Landscape Architecture Students Field Studies

Master of Landscape Architecture

Auburn’s Master of Landscape Architecture (MLA) is designed to teach and model emerging real world conditions. The mission of the Master of Landscape Architecture (MLA) degree is to equip students with the tools of landscape architecture and to prepare them to contribute meaningfully to society as designer-citizens. Our curriculum, student work, and faculty research is distinguished by a focus on three areas of landscape practice.

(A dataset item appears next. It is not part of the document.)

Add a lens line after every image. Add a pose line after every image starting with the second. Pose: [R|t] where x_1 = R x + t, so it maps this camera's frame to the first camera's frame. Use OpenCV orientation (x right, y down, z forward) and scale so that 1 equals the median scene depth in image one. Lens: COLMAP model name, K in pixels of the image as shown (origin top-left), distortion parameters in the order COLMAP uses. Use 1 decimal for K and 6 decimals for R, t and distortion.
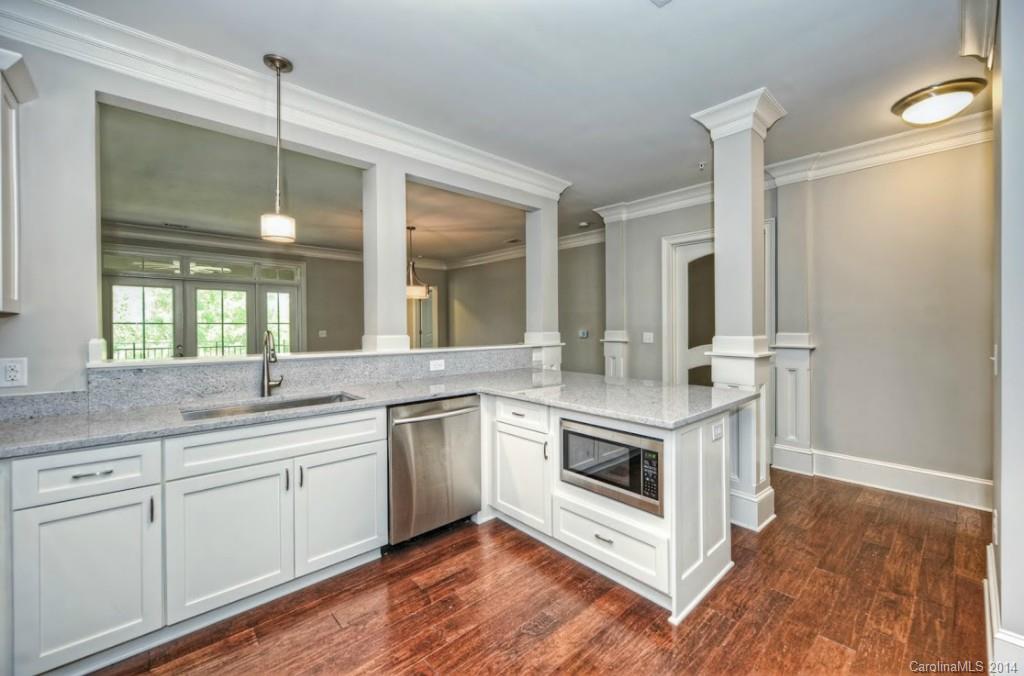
lens RADIAL K [[419.7, 0, 514.7], [0, 419.7, 328.2], [0, 0, 1]] dist [-0.000238, -0.000057]
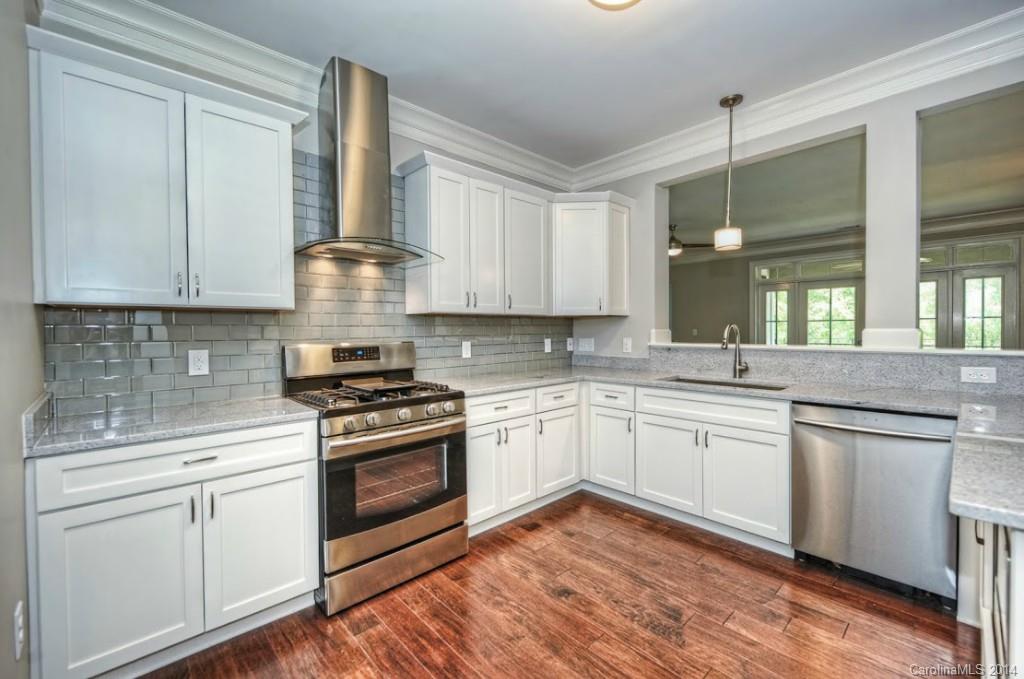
lens RADIAL K [[417.3, 0, 512.0], [0, 417.3, 339.5], [0, 0, 1]] dist [0.000096, 0.000027]
pose [[0.004653, 0.028431, -0.999585, 0.639488], [0.001452, 0.999594, 0.028438, 0.017560], [0.999988, -0.001584, 0.004610, 0.365956]]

Fieldwork: We believe that landscape education and landscape practice begins outside, in the landscape. But we aren’t tourists. When we’re outside, we’re working. We measure and observe, we experiment when called for, we learn to test our assumptions from the studio against the messy (and sometimes thorny) realities of mud, vines, and stone. We fly drones to make our own maps; we draw to understand what we see.

Landscape Advocacy: We don’t wait for work to find us. We believe in the value of public interest design, and we seek out opportunities to serve communities. Landscape architects engage the public to shape our work to respond to its needs. We help rally communities around issues. We build constituencies and momentum.

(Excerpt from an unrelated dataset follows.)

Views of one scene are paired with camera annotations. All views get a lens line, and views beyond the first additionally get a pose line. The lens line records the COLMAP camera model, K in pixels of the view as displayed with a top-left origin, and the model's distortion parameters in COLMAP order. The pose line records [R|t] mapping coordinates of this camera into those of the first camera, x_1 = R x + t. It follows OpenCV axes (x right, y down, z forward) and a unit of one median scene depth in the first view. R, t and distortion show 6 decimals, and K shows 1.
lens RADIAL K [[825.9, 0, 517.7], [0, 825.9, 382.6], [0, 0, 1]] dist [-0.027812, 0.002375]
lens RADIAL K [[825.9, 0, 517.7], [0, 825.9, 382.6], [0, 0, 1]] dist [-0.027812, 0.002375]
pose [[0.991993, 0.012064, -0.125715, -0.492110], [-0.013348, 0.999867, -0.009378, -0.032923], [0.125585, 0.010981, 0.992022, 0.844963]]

Design Research: We utilize design as a method for engaging situations and places that stretch us — particularly those places where landscape architecture is needed, but landscape architects haven’t yet gotten involved. Some design is client-driven. Design research is question-driven, which means not only that we work in service of questions, but also that we work on questions. We subject our own motives and means to design investigation. The rich, complex, and messy issues that we focus on require this kind of study: as we jump in, we have to make sure that we are asking the questions that matter.

Fieldwork, landscape advocacy, and design research permeate our curriculum, culminating in the Alabama Lab, which students typically work with in their final two semesters.


Public Accreditation Information

The Master of Landscape Architecture program at Auburn University is accredited by the Landscape Architectural Accreditation Board of the American Society of Landscape Architects. It was first accredited in 2003, and is the only accredited program in the state of Alabama.